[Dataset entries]
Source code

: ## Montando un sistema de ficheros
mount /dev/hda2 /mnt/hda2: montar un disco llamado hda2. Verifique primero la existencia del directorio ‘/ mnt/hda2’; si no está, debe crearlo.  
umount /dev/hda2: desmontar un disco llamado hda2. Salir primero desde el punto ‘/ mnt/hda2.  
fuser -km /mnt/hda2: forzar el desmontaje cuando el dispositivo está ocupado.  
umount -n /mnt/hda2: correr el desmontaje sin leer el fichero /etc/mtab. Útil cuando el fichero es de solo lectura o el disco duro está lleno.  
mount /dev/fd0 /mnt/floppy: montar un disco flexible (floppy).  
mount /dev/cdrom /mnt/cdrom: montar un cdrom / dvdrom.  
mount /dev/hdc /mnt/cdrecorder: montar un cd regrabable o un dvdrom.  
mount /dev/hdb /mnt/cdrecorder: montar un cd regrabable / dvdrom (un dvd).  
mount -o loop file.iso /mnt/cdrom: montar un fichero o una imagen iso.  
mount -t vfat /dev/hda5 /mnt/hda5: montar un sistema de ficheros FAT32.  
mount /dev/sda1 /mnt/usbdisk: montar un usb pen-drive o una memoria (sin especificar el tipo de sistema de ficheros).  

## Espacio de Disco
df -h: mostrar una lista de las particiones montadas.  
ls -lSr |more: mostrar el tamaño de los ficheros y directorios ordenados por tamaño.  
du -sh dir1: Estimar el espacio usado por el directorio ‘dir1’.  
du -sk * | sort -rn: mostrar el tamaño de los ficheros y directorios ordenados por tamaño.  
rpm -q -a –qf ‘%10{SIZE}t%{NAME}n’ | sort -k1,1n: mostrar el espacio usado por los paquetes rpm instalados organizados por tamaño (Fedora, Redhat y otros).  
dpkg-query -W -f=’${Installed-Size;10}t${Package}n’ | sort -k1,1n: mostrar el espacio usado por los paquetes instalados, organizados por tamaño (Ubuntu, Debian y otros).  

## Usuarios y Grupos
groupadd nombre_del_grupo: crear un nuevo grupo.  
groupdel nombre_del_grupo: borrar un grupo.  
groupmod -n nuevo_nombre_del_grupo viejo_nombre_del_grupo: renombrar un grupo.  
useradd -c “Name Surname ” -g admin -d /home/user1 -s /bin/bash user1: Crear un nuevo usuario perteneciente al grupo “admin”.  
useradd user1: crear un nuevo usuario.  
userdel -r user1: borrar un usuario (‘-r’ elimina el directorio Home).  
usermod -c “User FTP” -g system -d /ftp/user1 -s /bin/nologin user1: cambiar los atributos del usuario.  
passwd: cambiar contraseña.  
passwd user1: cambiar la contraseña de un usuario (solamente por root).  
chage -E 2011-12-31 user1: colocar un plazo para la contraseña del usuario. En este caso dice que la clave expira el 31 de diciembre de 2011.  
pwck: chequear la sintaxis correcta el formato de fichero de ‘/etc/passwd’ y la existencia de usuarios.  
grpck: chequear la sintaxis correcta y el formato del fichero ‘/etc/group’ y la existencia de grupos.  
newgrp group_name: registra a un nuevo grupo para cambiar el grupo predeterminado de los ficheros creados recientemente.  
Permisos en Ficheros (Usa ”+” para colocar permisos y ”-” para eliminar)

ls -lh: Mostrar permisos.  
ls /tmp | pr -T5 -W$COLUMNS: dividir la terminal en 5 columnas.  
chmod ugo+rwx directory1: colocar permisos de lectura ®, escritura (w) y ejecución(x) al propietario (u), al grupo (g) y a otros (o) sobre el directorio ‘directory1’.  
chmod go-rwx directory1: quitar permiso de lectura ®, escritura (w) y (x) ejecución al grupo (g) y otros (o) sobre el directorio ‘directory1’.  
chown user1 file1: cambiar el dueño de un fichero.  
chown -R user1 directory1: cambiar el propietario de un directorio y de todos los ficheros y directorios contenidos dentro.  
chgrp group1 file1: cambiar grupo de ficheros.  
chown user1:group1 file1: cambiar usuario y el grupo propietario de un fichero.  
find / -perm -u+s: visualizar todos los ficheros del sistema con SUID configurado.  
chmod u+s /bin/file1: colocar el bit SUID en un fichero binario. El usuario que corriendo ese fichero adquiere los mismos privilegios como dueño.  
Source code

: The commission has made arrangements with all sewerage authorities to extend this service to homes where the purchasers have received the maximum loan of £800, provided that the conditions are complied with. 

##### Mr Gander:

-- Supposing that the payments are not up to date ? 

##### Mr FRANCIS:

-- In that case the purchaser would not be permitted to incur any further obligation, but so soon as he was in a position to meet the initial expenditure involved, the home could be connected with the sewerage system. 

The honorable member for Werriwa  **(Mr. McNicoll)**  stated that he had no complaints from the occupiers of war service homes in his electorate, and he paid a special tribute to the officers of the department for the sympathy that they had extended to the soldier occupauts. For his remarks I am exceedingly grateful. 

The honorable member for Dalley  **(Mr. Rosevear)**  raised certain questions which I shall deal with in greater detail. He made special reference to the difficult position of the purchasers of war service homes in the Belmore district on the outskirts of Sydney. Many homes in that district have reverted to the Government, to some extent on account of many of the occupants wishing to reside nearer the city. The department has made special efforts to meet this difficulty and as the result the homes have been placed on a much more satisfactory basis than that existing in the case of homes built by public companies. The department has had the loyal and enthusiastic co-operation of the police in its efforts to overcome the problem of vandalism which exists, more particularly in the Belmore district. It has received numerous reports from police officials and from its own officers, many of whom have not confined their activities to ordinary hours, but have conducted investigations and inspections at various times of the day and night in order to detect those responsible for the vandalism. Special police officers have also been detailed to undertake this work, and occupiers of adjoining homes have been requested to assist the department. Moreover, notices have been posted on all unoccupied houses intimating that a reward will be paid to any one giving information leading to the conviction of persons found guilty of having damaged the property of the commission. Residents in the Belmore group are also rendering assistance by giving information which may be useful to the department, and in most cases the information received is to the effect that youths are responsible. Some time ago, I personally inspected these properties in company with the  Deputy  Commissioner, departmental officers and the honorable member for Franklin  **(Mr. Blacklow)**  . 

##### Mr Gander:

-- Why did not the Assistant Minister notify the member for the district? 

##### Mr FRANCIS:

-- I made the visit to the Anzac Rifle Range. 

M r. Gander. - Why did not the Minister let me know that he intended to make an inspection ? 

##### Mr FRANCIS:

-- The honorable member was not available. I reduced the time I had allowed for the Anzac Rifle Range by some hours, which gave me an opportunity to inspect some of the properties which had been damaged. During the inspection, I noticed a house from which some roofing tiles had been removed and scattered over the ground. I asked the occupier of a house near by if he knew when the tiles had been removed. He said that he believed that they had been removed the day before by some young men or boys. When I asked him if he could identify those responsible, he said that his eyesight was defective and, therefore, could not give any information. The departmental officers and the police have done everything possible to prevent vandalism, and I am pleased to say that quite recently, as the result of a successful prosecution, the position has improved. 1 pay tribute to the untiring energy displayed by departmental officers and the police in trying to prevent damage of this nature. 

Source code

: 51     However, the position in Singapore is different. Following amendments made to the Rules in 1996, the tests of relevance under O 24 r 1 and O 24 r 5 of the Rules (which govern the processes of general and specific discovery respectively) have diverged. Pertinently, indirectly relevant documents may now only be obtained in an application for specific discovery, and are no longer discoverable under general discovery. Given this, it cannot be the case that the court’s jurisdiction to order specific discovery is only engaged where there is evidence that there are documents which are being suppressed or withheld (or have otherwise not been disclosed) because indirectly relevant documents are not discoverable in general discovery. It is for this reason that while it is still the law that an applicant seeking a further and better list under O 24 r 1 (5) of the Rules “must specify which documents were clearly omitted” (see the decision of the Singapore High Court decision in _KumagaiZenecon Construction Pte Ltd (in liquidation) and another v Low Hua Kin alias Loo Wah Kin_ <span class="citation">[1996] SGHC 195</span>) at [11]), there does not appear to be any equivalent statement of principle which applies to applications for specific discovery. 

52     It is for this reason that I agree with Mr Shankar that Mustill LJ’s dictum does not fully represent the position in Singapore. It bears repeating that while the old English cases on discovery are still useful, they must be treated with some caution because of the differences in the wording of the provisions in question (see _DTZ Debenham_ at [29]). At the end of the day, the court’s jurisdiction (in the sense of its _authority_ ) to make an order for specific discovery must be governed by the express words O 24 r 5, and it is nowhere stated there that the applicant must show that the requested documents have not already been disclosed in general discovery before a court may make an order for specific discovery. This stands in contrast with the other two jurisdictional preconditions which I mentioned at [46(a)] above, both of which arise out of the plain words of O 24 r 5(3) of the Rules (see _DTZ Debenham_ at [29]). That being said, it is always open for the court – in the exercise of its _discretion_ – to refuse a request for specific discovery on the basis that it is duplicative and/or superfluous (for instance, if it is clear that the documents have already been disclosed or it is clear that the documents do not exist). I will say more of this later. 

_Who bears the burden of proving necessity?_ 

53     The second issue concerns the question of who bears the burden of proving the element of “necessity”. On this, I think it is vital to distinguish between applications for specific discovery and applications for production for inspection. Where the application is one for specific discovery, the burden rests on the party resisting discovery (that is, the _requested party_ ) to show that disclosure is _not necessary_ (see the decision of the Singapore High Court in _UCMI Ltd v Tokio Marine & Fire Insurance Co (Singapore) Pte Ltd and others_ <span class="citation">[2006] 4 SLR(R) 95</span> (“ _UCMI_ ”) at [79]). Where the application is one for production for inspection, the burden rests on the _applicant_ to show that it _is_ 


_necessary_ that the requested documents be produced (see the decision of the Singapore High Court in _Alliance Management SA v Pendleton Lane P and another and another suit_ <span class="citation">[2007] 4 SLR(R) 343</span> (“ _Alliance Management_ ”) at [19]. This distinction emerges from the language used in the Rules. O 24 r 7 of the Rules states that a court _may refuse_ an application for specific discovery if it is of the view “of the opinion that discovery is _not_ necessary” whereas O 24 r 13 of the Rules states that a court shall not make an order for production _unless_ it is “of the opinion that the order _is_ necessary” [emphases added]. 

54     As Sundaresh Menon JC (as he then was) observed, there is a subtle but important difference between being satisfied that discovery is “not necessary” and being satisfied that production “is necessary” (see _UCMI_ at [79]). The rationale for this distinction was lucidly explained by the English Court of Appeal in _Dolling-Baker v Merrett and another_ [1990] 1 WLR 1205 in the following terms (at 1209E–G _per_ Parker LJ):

What this task involves - Lay out the lines as a Markdown table, starting at the line that contains "## Usuarios y Grupos" and stopping after the line that contains "-g admin -d". Use a column named n for the row number and a column named Line for the text, and leave out any blank lines.

Your response -
| n | Line |
|---|---|
| 1 | ## Usuarios y Grupos |
| 2 | groupadd nombre_del_grupo: crear un nuevo grupo.   |
| 3 | groupdel nombre_del_grupo: borrar un grupo.   |
| 4 | groupmod -n nuevo_nombre_del_grupo viejo_nombre_del_grupo: renombrar un grupo.   |
| 5 | useradd -c “Name Surname ” -g admin -d /home/user1 -s /bin/bash user1: Crear un nuevo usuario perteneciente al grupo “admin”.   |